ARPA-E found the biggest risk was not the cost of gas, or even construction, but the realised price for the products when the project comes onstream (which explains why Pearl has been successful despite being wildly over-budget).
It takes so long to develop a large-scale GTL plant there is no guarantee the configuration of gas and diesel prices which underpinned the original investment decision will still prevail when it eventually enters into service.
“Progress has been stymied by the astronomical cost of building GTL plants, and the career risk facing chief executives who undertake such investments, as well as by oil prices that have swung between rock bottom and sky high,” Arctic Gas observed.
ARPA-E highlights the tremendous swing in oil prices from under $40 per barrel to more than $110 between 2000 and 2011, the typical timeframe for developing and building a GTL project. Long delays and high costs give rise to enormous market-timing risks (“Gas to liquid technology” February 2012).

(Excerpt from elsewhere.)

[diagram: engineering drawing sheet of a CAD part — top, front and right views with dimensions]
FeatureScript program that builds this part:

The solution may be to think smaller. Process engineers generally prefer bigger plants because costs go up in line with the surface area while revenues go up faster in line with volume. The Sasol-Chevron GTL reactor vessel is enormous (see picture here:).
In Shell’s two 1200-tonne reactor vessels at Pearl “the surface of the cobalt catalyst is so vast that if it were spread out horizontally it would encompass an area almost 18 times greater than Qatar itself,” Arctic Gas says.

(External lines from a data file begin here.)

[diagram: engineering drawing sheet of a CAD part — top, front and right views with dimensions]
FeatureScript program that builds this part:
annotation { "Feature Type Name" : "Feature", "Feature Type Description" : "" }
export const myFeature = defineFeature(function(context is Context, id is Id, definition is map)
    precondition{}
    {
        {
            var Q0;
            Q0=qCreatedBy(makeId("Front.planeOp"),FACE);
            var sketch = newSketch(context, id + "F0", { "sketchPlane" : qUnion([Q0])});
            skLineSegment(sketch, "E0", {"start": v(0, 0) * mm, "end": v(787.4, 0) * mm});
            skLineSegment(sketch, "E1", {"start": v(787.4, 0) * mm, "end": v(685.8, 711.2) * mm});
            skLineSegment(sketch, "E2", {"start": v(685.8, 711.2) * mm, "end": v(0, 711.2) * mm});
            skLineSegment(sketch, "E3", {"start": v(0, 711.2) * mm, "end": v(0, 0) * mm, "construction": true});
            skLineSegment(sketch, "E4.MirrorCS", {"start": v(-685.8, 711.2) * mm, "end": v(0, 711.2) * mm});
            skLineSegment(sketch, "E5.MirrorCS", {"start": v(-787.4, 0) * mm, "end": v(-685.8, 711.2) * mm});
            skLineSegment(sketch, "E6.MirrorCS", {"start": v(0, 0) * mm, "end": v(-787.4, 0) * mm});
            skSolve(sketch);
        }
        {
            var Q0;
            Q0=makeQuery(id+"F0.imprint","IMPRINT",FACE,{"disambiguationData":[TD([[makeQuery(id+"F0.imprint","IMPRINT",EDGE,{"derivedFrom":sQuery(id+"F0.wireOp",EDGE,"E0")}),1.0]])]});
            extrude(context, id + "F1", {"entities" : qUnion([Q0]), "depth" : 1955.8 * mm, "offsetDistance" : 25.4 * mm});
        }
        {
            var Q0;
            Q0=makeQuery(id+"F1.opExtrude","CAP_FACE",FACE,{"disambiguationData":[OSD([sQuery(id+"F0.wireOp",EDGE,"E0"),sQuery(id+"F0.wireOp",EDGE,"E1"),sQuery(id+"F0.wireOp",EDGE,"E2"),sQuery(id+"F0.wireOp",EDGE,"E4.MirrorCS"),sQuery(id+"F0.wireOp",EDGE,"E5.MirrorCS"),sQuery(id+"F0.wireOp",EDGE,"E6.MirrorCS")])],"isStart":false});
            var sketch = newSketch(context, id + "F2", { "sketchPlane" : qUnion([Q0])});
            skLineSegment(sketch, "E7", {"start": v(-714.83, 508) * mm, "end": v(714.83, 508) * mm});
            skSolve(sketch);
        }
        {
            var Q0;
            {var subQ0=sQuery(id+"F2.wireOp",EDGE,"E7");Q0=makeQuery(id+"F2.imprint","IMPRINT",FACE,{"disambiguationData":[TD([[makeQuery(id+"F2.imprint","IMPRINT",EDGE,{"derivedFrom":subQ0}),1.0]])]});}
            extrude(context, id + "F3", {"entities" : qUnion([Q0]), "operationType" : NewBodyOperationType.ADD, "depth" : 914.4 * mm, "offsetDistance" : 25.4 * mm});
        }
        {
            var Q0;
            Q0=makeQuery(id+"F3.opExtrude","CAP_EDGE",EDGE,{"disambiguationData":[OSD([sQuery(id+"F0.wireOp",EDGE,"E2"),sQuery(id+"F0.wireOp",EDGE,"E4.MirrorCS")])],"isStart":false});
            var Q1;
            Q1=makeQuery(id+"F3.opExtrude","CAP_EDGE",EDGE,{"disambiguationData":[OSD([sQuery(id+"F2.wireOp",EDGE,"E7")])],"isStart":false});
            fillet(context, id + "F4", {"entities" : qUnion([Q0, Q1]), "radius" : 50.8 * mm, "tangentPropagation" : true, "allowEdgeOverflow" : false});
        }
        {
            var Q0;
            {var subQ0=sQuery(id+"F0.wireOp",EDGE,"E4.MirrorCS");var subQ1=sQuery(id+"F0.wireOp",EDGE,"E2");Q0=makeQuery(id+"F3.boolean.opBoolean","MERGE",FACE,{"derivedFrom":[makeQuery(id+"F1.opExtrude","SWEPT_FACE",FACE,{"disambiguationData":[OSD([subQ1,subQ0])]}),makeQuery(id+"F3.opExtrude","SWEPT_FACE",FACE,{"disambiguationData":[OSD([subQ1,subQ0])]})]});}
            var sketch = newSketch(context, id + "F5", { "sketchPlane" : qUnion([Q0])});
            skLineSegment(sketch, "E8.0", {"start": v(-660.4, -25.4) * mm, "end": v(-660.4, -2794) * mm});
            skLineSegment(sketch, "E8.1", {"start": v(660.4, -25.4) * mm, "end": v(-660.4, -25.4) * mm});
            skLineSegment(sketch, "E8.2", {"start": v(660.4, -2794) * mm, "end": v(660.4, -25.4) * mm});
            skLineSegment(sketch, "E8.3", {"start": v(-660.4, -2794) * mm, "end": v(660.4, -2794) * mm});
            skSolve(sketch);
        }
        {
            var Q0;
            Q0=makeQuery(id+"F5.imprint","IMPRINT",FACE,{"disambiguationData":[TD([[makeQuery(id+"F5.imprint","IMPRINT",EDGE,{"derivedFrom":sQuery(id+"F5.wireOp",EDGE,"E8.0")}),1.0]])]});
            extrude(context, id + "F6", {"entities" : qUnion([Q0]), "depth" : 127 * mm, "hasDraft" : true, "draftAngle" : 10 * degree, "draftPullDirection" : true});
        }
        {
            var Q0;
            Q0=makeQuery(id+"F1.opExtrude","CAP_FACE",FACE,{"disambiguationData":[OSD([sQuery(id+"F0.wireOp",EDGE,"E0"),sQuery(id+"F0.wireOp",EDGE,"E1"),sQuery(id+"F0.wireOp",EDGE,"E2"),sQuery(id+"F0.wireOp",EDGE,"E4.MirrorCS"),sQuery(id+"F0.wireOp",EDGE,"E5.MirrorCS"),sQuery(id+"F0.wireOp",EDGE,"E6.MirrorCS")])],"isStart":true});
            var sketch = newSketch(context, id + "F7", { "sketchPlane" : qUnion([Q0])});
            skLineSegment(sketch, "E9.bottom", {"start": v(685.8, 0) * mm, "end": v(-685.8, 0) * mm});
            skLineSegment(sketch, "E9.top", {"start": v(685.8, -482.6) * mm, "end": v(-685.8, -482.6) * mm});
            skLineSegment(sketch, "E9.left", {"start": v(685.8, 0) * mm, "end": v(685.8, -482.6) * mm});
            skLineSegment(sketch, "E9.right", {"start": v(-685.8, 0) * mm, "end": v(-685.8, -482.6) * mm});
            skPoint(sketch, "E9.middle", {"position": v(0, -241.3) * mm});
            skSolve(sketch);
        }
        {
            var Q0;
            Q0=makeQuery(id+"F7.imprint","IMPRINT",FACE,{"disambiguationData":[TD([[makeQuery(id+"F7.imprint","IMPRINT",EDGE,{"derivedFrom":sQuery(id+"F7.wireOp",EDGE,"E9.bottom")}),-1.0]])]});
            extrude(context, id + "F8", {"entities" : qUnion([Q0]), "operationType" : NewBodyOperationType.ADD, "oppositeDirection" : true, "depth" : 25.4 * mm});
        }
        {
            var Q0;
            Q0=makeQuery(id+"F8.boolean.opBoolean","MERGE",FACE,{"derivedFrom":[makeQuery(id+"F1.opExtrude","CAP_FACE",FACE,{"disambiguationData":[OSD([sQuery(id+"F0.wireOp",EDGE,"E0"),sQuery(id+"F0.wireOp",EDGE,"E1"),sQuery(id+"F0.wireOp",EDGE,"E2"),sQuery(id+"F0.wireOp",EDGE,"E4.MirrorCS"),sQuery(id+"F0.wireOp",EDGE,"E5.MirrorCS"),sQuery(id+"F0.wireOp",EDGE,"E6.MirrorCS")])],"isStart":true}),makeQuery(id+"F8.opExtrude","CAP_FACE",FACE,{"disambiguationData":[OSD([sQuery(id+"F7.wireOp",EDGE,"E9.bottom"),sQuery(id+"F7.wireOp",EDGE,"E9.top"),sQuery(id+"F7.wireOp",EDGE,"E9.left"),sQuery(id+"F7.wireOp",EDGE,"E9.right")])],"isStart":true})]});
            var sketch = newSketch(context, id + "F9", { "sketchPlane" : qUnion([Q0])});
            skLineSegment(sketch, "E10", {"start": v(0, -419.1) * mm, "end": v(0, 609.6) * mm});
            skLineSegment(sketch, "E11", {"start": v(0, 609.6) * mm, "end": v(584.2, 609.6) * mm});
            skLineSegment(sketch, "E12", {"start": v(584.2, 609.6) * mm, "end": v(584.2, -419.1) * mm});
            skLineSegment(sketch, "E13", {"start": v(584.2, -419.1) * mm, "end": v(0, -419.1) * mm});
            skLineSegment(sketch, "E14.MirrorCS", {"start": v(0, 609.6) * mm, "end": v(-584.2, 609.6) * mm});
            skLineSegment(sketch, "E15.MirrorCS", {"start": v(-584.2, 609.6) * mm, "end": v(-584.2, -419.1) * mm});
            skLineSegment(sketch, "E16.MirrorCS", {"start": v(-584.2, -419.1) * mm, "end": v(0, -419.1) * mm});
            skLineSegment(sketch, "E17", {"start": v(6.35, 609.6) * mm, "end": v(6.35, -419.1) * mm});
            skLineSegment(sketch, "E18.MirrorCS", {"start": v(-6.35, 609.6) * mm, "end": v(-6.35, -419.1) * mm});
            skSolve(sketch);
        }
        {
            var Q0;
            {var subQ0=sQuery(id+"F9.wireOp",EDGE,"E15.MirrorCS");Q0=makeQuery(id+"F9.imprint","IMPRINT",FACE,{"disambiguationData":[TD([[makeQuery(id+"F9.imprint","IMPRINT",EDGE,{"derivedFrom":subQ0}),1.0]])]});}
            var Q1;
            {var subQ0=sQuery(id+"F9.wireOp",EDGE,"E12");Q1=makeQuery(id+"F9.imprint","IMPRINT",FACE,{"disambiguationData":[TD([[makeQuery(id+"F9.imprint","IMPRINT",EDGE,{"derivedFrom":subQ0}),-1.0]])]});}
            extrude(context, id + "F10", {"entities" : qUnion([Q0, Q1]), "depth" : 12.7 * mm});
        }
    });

Smaller scale plants would be quicker to build, more responsive to changing market conditions, and a lot less risky. Building lots of small plants rather than a few big ones would also maximise the opportunity to reduce costs through learning effects.
WorldGTL and CompactGTL are already developing small-scale modular systems for offshore platforms and associated gas production. Petrobras is piloting a micro-reactor based GTL system developed by CompactGTL for some of its offshore oil installations.
If GTL is ever to contribute a significant fraction of diesel demand, developers will have to be convinced the divergence of gas and oil prices will be sustained in the long-term, and find ways to manage project risk more effectively.
In the meantime, the brightest outlook may be for smaller-scale plants that can be developed more quickly with less risk.